[Data for review]
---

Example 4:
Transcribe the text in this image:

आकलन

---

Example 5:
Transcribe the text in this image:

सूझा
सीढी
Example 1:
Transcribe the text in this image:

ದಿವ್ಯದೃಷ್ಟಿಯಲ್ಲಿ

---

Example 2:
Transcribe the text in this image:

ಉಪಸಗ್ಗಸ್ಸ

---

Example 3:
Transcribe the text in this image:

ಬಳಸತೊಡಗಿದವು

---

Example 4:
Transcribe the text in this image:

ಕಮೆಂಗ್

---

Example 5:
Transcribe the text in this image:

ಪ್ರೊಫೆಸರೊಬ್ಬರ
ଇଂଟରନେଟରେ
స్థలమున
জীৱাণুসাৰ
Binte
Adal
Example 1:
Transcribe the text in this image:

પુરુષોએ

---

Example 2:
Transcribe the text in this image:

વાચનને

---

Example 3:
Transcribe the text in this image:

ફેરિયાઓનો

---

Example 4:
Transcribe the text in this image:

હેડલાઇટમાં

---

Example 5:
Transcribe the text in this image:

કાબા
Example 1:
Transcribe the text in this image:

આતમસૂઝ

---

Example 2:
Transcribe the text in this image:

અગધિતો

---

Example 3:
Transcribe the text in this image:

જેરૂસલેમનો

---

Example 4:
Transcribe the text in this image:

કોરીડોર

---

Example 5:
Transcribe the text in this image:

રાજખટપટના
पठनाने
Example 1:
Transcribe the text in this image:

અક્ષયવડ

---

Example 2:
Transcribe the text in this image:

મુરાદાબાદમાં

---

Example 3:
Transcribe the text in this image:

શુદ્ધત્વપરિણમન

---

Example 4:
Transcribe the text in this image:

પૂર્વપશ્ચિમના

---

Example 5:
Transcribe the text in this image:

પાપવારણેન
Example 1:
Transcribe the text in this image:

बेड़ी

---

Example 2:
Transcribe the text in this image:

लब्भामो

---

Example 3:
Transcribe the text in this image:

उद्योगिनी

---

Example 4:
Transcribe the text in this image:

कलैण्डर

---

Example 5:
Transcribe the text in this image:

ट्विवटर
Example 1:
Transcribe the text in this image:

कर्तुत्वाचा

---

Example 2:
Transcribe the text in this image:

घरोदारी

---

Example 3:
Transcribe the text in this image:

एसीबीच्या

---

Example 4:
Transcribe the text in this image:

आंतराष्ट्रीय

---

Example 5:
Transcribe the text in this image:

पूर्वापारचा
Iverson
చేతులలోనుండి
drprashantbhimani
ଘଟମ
[/Data for review]
Print all of the entries exactly as they appear.

---

Example 4:
Transcribe the text in this image:

आकलन

---

Example 5:
Transcribe the text in this image:

सूझा
सीढी
Example 1:
Transcribe the text in this image:

ದಿವ್ಯದೃಷ್ಟಿಯಲ್ಲಿ

---

Example 2:
Transcribe the text in this image:

ಉಪಸಗ್ಗಸ್ಸ

---

Example 3:
Transcribe the text in this image:

ಬಳಸತೊಡಗಿದವು

---

Example 4:
Transcribe the text in this image:

ಕಮೆಂಗ್

---

Example 5:
Transcribe the text in this image:

ಪ್ರೊಫೆಸರೊಬ್ಬರ
ଇଂଟରନେଟରେ
స్థలమున
জীৱাণুসাৰ
Binte
Adal
Example 1:
Transcribe the text in this image:

પુરુષોએ

---

Example 2:
Transcribe the text in this image:

વાચનને

---

Example 3:
Transcribe the text in this image:

ફેરિયાઓનો

---

Example 4:
Transcribe the text in this image:

હેડલાઇટમાં

---

Example 5:
Transcribe the text in this image:

કાબા
Example 1:
Transcribe the text in this image:

આતમસૂઝ

---

Example 2:
Transcribe the text in this image:

અગધિતો

---

Example 3:
Transcribe the text in this image:

જેરૂસલેમનો

---

Example 4:
Transcribe the text in this image:

કોરીડોર

---

Example 5:
Transcribe the text in this image:

રાજખટપટના
पठनाने
Example 1:
Transcribe the text in this image:

અક્ષયવડ

---

Example 2:
Transcribe the text in this image:

મુરાદાબાદમાં

---

Example 3:
Transcribe the text in this image:

શુદ્ધત્વપરિણમન

---

Example 4:
Transcribe the text in this image:

પૂર્વપશ્ચિમના

---

Example 5:
Transcribe the text in this image:

પાપવારણેન
Example 1:
Transcribe the text in this image:

बेड़ी

---

Example 2:
Transcribe the text in this image:

लब्भामो

---

Example 3:
Transcribe the text in this image:

उद्योगिनी

---

Example 4:
Transcribe the text in this image:

कलैण्डर

---

Example 5:
Transcribe the text in this image:

ट्विवटर
Example 1:
Transcribe the text in this image:

कर्तुत्वाचा

---

Example 2:
Transcribe the text in this image:

घरोदारी

---

Example 3:
Transcribe the text in this image:

एसीबीच्या

---

Example 4:
Transcribe the text in this image:

आंतराष्ट्रीय

---

Example 5:
Transcribe the text in this image:

पूर्वापारचा
Iverson
చేతులలోనుండి
drprashantbhimani
ଘଟମ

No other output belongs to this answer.